Visually, V-Rally 2 sits comfortably among the best-looking PlayStation racers of the late 1990s. Cars are well modelled for the hardware, with recognisable silhouettes and readable damage states. The variety of track themes and the dynamic weather system - snow that slows you, sheets of rain and the long shadows of sunset - add atmosphere and practical consequences to the visuals. The engine's track-generation method creates large numbers of stages without swallowing disc space, but you pay for that efficiency in background detail. Trees, rocks and barriers are often repeated tile-style and lack the richness of a ground-up 3D environment. Draw-in and pop-up are occasionally noticeable, particularly at higher speeds, and distant scenery can look paper-thin.

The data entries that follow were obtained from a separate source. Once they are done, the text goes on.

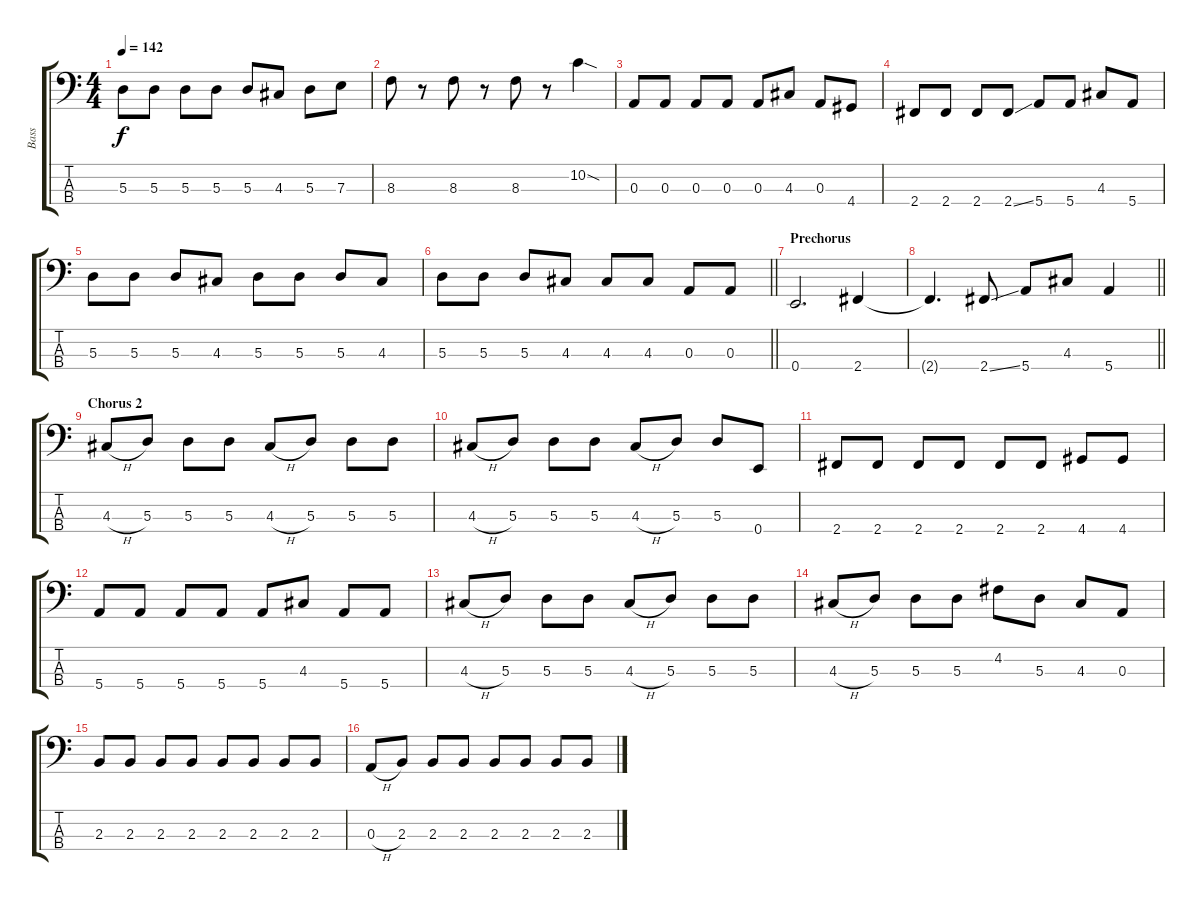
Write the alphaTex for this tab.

\track ("Bass" "Bass") {instrument electricbassfinger}
\staff {score tabs}
\tuning (G2 D2 A1 E1) {hide}
\ts (4 4)
\tempo 142
\clef f4
\ks c
5.3.8{dy f} 5.3.8 5.3.8 5.3.8 5.3.8 4.3.8 5.3.8 7.3.8 |
8.3.8 r.8 8.3.8 r.8 8.3.8 r.8 10.2{sod}.4 |
0.3.8 0.3.8 0.3.8 0.3.8 0.3.8 4.3.8 0.3.8 4.4.8 |
2.4.8 2.4.8 2.4.8 2.4{ss}.8 5.4.8 5.4.8 4.3.8 5.4.8 |
5.3.8 5.3.8 5.3.8 4.3.8 5.3.8 5.3.8 5.3.8 4.3.8 |
\barLineRight lightlight
5.3.8 5.3.8 5.3.8 4.3.8 4.3.8 4.3.8 0.3.8 0.3.8 |
\section ("" "Prechorus")
0.4.2{d} 2.4.4 |
\barLineRight lightlight
2.4{t}.4{d} 2.4{ss}.8 5.4.8 4.3.8 5.4.4 |
\section ("" "Chorus 2")
4.3{h}.8 5.3.8 5.3.8 5.3.8 4.3{h}.8 5.3.8 5.3.8 5.3.8 |
4.3{h}.8 5.3.8 5.3.8 5.3.8 4.3{h}.8 5.3.8 5.3.8 0.4.8 |
2.4.8 2.4.8 2.4.8 2.4.8 2.4.8 2.4.8 4.4.8 4.4.8 |
5.4.8 5.4.8 5.4.8 5.4.8 5.4.8 4.3.8 5.4.8 5.4.8 |
4.3{h}.8 5.3.8 5.3.8 5.3.8 4.3{h}.8 5.3.8 5.3.8 5.3.8 |
4.3{h}.8 5.3.8 5.3.8 5.3.8 4.2.8 5.3.8 4.3.8 0.3.8 |
2.3.8 2.3.8 2.3.8 2.3.8 2.3.8 2.3.8 2.3.8 2.3.8 |
0.3{h}.8 2.3.8 2.3.8 2.3.8 2.3.8 2.3.8 2.3.8 2.3.8
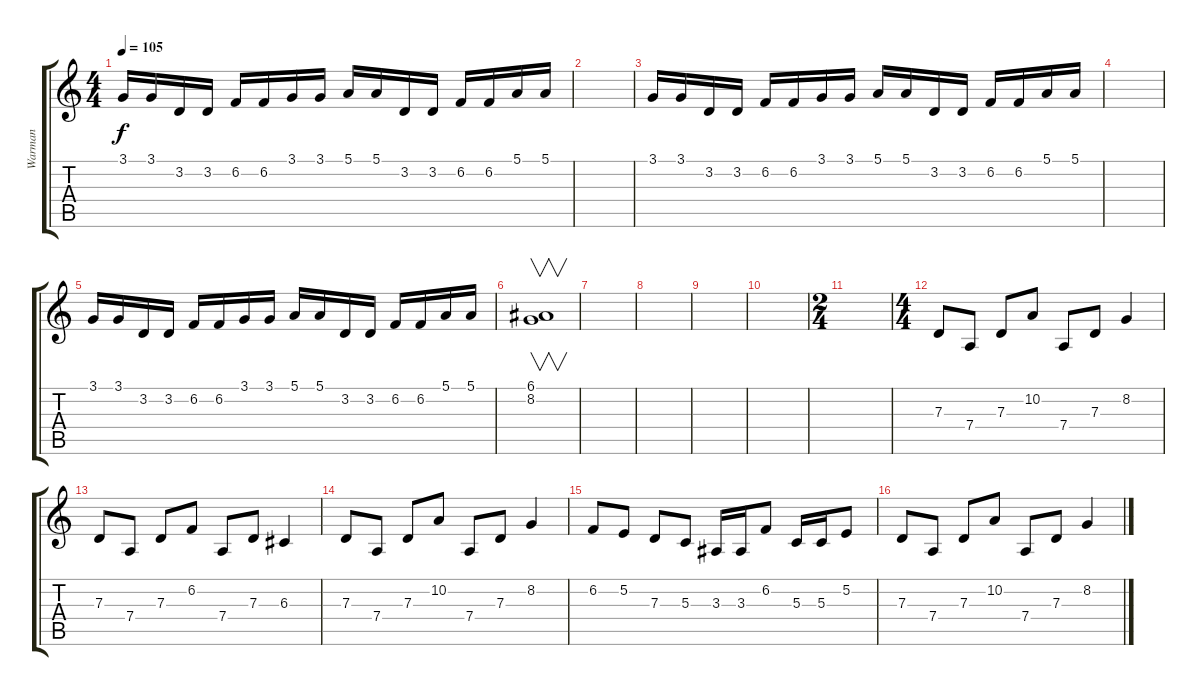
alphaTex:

\track ("Warman" "Warman") {instrument dulcimer}
\staff {score tabs}
\tuning (E4 B3 G3 D3 A2 E2) {hide}
\ts (4 4)
\tempo 105
\clef g2
\ks c
3.1.16{dy f} 3.1.16 3.2.16 3.2.16 6.2.16 6.2.16 3.1.16 3.1.16 5.1.16 5.1.16 3.2.16 3.2.16 6.2.16 6.2.16 5.1.16 5.1.16 |
|
3.1.16 3.1.16 3.2.16 3.2.16 6.2.16 6.2.16 3.1.16 3.1.16 5.1.16 5.1.16 3.2.16 3.2.16 6.2.16 6.2.16 5.1.16 5.1.16 |
|
3.1.16 3.1.16 3.2.16 3.2.16 6.2.16 6.2.16 3.1.16 3.1.16 5.1.16 5.1.16 3.2.16 3.2.16 6.2.16 6.2.16 5.1.16 5.1.16 |
(6.1 8.2).1{v} |
|
|
|
|
\ts (2 4)
|
\ts (4 4)
7.3.8 7.4.8 7.3.8 10.2.8 7.4.8 7.3.8 8.2.4 |
7.3.8 7.4.8 7.3.8 6.2.8 7.4.8 7.3.8 6.3.4 |
7.3.8 7.4.8 7.3.8 10.2.8 7.4.8 7.3.8 8.2.4 |
6.2.8 5.2.8 7.3.8 5.3.8 3.3.16 3.3.16 6.2.8 5.3.16 5.3.16 5.2.8 |
7.3.8 7.4.8 7.3.8 10.2.8 7.4.8 7.3.8 8.2.4
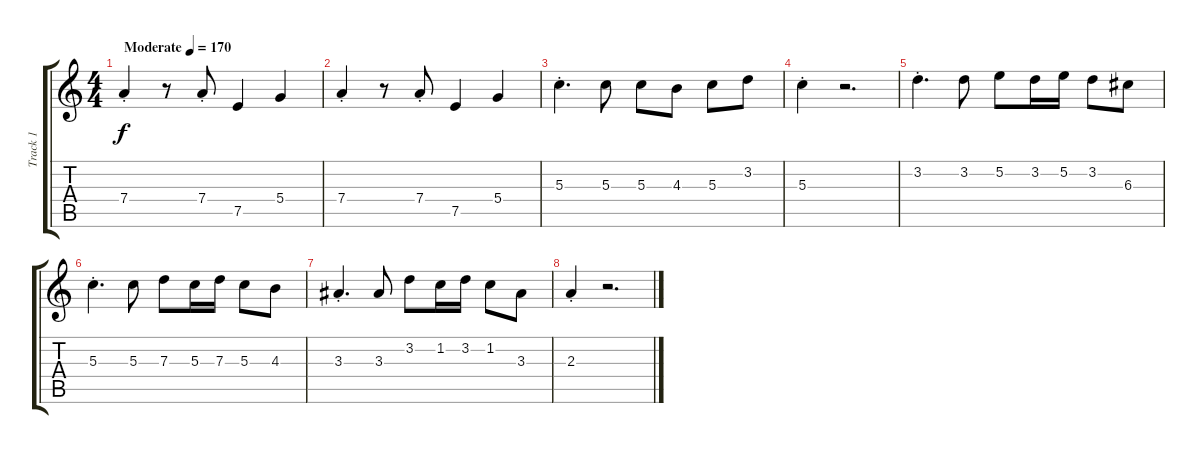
\track ("Track 1" "Track 1") {instrument acousticguitarsteel}
\staff {score tabs}
\tuning (E4 B3 G3 D3 A2 E2) {hide}
\ts (4 4)
\tempo (170 "Moderate")
\clef g2
\ks c
7.4{st}.4{dy f instrument acousticguitarsteel} r.8 7.4{st}.8 7.5.4 5.4.4 |
7.4{st}.4 r.8 7.4{st}.8 7.5.4 5.4.4 |
5.3{st}.4{d} 5.3.8 5.3.8 4.3.8 5.3.8 3.2.8 |
5.3{st}.4 r.2{d} |
3.2{st}.4{d} 3.2.8 5.2.8 3.2.16 5.2.16 3.2.8 6.3.8 |
5.3{st}.4{d} 5.3.8 7.3.8 5.3.16 7.3.16 5.3.8 4.3.8 |
3.3{st}.4{d} 3.3.8 3.2.8 1.2.16 3.2.16 1.2.8 3.3.8 |
2.3{st}.4 r.2{d}
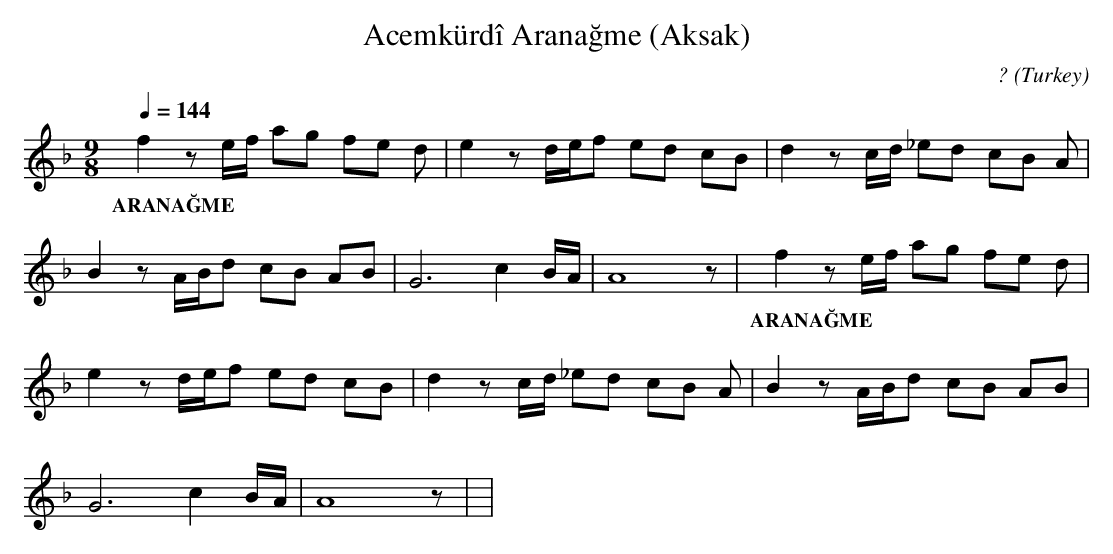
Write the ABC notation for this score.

X:1
T: Acemkürdî Aranağme (Aksak)
C: ?
O: Turkey
M: 9/8
L: 1/16
K: C _B
Q: 1/4=144
f4 z2ef a2g2 f2e2 d2 | e4z2 def2 e2d2 c2B2  | \
w:  ARANAĞME  |   |
d4 z2cd _e2d2 c2B2 A2 |
w:   |
B4z2 ABd2 c2B2 A2B2  | G12 c4 BA | A16z2  | \
w:   |   |   |
f4 z2ef a2g2 f2e2 d2 |
w:  ARANAĞME  |
e4z2 def2 e2d2 c2B2  | d4 z2cd _e2d2 c2B2 A2 | \
w:   |   |
B4z2 ABd2 c2B2 A2B2  |
w:   |
G12 c4 BA | A16z2  | |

Against contemporaries like Sega Rally 2 on Dreamcast, V-Rally 2 can't match the latter's raw graphical headroom, but on PlayStation it is an impressive showing - crisp, fast and clear enough to serve the driving experience. The HUD is functional and unobtrusive, with clear timers and a good feel for speed. Sound design is competent: engine notes are punchy, tires squawk on loose surfaces, and co-driver pace notes do their job. Music and ambient effects are not memorable, which suits the game - this is not a title that invites long listening sessions; it wants you to drive.

Conclusion

If you remember 1999 as the year racing games got serious about simulation without abandoning accessibility, V-Rally 2 will feel familiar and oddly comforting. Eden Studios built a package with impressive scope: dozens of cars, upwards of eighty stages that approximate a real championship calendar, weather systems that alter handling, a track editor and split-screen multiplayer. On PlayStation, the game balances arcade fun and rally fidelity with more success than failure. It is not flawless. The graphical trickery that makes so many tracks possible is occasionally visible in repeating scenery and pop-in; the AI and audio sometimes lack the edge to make every run thrilling; and a handful of design rough edges keep the title from reaching the very top of the podium. For players in 1999 looking for a rally game that offers depth, options and a genuine sense of distance - measured in stages and hours - V-Rally 2 is a strong recommendation. It represents a confident step forward for rally racing on the PlayStation and remains an honest, workmanlike racer that rewards attention and patience. Score: 8 out of 10 - ambitious, content-rich and fun to drive; hampered only by a few technological compromises and polish issues.